• [Assignment]: Write out every entry exactly as it stands.

(Saved entries)
________________

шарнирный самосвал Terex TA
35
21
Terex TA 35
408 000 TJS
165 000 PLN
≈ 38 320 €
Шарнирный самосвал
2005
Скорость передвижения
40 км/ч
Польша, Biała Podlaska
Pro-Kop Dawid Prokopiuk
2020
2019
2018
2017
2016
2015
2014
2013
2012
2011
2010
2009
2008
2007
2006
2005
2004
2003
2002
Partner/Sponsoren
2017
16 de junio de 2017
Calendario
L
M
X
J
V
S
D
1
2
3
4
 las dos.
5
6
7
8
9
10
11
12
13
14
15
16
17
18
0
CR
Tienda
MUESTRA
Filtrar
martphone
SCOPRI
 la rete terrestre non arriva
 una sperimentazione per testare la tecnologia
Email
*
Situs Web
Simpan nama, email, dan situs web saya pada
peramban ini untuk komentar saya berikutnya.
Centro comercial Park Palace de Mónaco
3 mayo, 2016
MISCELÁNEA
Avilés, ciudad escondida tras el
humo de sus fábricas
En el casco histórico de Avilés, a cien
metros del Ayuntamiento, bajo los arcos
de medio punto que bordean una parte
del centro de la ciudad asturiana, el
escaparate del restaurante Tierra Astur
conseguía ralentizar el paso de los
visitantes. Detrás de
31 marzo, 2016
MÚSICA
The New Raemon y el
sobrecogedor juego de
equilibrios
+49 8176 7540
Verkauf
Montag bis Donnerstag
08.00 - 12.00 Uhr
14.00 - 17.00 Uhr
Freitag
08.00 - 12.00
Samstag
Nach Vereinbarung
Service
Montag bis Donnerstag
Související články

________________

• [Reply to the exercise]:
шарнирный самосвал Terex TA
35
21
Terex TA 35
408 000 TJS
165 000 PLN
≈ 38 320 €
Шарнирный самосвал
2005
Скорость передвижения
40 км/ч
Польша, Biała Podlaska
Pro-Kop Dawid Prokopiuk
2020
2019
2018
2017
2016
2015
2014
2013
2012
2011
2010
2009
2008
2007
2006
2005
2004
2003
2002
Partner/Sponsoren
2017
16 de junio de 2017
Calendario
L
M
X
J
V
S
D
1
2
3
4
 las dos.
5
6
7
8
9
10
11
12
13
14
15
16
17
18
0
CR
Tienda
MUESTRA
Filtrar
martphone
SCOPRI
 la rete terrestre non arriva
 una sperimentazione per testare la tecnologia
Email
*
Situs Web
Simpan nama, email, dan situs web saya pada
peramban ini untuk komentar saya berikutnya.
Centro comercial Park Palace de Mónaco
3 mayo, 2016
MISCELÁNEA
Avilés, ciudad escondida tras el
humo de sus fábricas
En el casco histórico de Avilés, a cien
metros del Ayuntamiento, bajo los arcos
de medio punto que bordean una parte
del centro de la ciudad asturiana, el
escaparate del restaurante Tierra Astur
conseguía ralentizar el paso de los
visitantes. Detrás de
31 marzo, 2016
MÚSICA
The New Raemon y el
sobrecogedor juego de
equilibrios
+49 8176 7540
Verkauf
Montag bis Donnerstag
08.00 - 12.00 Uhr
14.00 - 17.00 Uhr
Freitag
08.00 - 12.00
Samstag
Nach Vereinbarung
Service
Montag bis Donnerstag
Související články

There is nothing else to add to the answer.